Les députés planchent à partir du mercredi 26 février sur les taux bas, leurs effets sur l’épargne des ménages et sur les acteurs financiers. La commission des Finances de l’Assemblée nationale a mis sur pied une mission d’information qui va d’abord réfléchir aux pistes permettant de protéger les épargnants de la baisse de rémunération des produits réglementés.

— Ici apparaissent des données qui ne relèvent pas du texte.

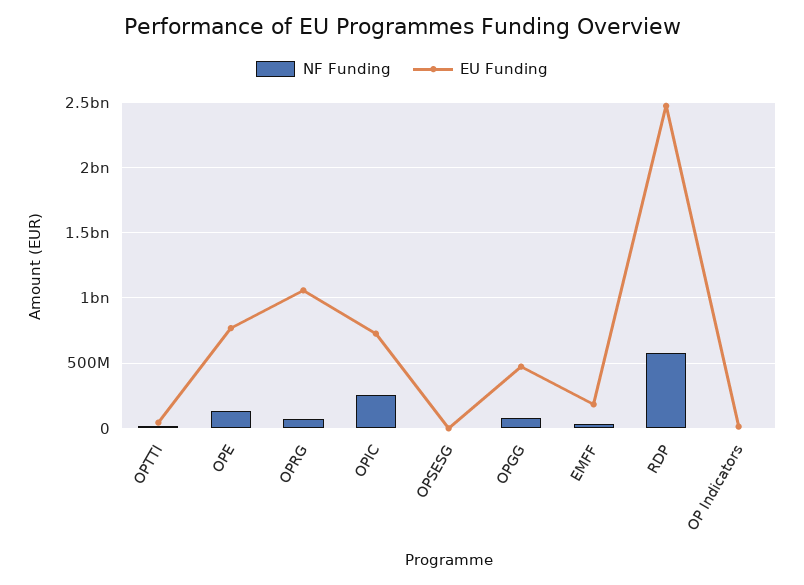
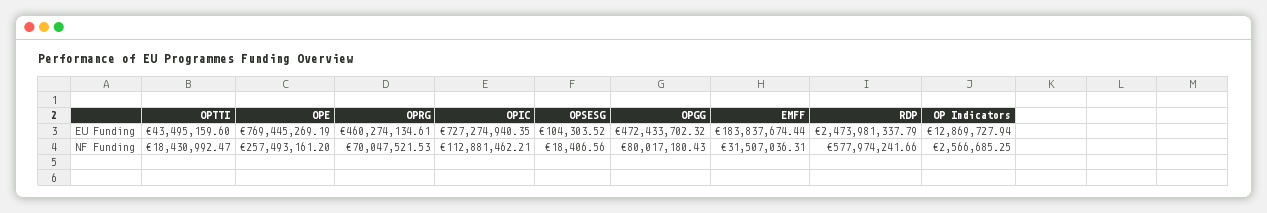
NF Funding, OPE: 150000000 -> 257493161.2
EU Funding, OPRG: 1050000000 -> 460274134.61
NF Funding, OPIC: 250000000 -> 112881462.21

Les députés s’inquiètent parallèlement de la baisse des marges des acteurs financiers, notamment celle de la Caisse des dépôts qui centralise une part importante de l’épargne réglementée. « Cette fragilité de la Caisse des dépôts est accentuée par son rapprochement avec La Poste et CNP Assurances qui se caractérisent par une grande liquidité », ajoutent les députés.

Enfin, le financement du logement social, à travers la Caisse des Dépôts et les livrets d’épargne réglementée, les interrogent : « aujourd’hui les acteurs du logement social pourraient se financer moins cher auprès du marché tandis que certaines politiques publiques - qui nécessitent des financements de long terme (notamment transition énergétique, infrastructures…) - ne trouvent pas de financement avantageux ». Pour les députés, l’épargne réglementée pourrait donc servir davantage d’autres objectifs de politiques publiques. Le gouvernement a réfléchi à faire participer les investisseurs institutionnels au financement du logement social. 

Une série d’auditions est prévue à partir du 26 février et devrait faire intervenir les fédérations des banques, des assurances et gérants, Eric Lombard, directeur général de la CDC,  Olivier Mareuse, directeur des gestions d’actifs et fonds d’épargne de la CDC, Christine Lagarde, présidente de la BCE, François Villeroy de Galhau, gouverneur de la Banque de France, la direction du Trésor et des économistes.

La mission est présidée par Gillez Carrez, et les rapporteurs sont Bénédicte Peyrol et M. Jean-Noël Barrot. Elle rendra ses conclusions en septembre 2020.